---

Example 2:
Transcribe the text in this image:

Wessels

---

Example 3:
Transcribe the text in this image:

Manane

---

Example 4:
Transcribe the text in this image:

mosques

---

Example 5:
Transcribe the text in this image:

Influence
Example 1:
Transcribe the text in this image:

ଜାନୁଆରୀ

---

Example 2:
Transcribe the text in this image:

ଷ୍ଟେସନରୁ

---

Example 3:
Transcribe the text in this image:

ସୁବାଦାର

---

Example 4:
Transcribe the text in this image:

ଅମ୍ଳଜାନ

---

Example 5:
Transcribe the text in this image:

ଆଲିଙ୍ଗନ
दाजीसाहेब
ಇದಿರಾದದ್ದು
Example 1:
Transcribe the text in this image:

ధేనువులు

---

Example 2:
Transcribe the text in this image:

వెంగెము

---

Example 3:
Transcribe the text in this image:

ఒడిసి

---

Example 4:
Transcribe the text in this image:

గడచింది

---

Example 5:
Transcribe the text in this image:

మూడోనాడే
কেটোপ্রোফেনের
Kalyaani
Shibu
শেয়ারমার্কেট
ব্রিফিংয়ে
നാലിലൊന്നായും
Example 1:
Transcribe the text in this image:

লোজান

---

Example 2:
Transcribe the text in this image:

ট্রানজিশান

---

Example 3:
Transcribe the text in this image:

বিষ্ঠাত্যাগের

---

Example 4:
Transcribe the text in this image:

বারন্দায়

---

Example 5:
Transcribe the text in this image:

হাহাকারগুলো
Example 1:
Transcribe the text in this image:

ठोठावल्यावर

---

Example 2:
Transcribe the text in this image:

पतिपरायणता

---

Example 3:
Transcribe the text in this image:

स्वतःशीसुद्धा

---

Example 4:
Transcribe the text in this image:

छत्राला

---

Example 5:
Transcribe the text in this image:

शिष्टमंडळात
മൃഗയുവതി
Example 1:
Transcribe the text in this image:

§

**What needs to be done:**
Restate all the material exactly, word for word.

**Your solution:**
---

Example 2:
Transcribe the text in this image:

Wessels

---

Example 3:
Transcribe the text in this image:

Manane

---

Example 4:
Transcribe the text in this image:

mosques

---

Example 5:
Transcribe the text in this image:

Influence
Example 1:
Transcribe the text in this image:

ଜାନୁଆରୀ

---

Example 2:
Transcribe the text in this image:

ଷ୍ଟେସନରୁ

---

Example 3:
Transcribe the text in this image:

ସୁବାଦାର

---

Example 4:
Transcribe the text in this image:

ଅମ୍ଳଜାନ

---

Example 5:
Transcribe the text in this image:

ଆଲିଙ୍ଗନ
दाजीसाहेब
ಇದಿರಾದದ್ದು
Example 1:
Transcribe the text in this image:

ధేనువులు

---

Example 2:
Transcribe the text in this image:

వెంగెము

---

Example 3:
Transcribe the text in this image:

ఒడిసి

---

Example 4:
Transcribe the text in this image:

గడచింది

---

Example 5:
Transcribe the text in this image:

మూడోనాడే
কেটোপ্রোফেনের
Kalyaani
Shibu
শেয়ারমার্কেট
ব্রিফিংয়ে
നാലിലൊന്നായും
Example 1:
Transcribe the text in this image:

লোজান

---

Example 2:
Transcribe the text in this image:

ট্রানজিশান

---

Example 3:
Transcribe the text in this image:

বিষ্ঠাত্যাগের

---

Example 4:
Transcribe the text in this image:

বারন্দায়

---

Example 5:
Transcribe the text in this image:

হাহাকারগুলো
Example 1:
Transcribe the text in this image:

ठोठावल्यावर

---

Example 2:
Transcribe the text in this image:

पतिपरायणता

---

Example 3:
Transcribe the text in this image:

स्वतःशीसुद्धा

---

Example 4:
Transcribe the text in this image:

छत्राला

---

Example 5:
Transcribe the text in this image:

शिष्टमंडळात
മൃഗയുവതി
Example 1:
Transcribe the text in this image:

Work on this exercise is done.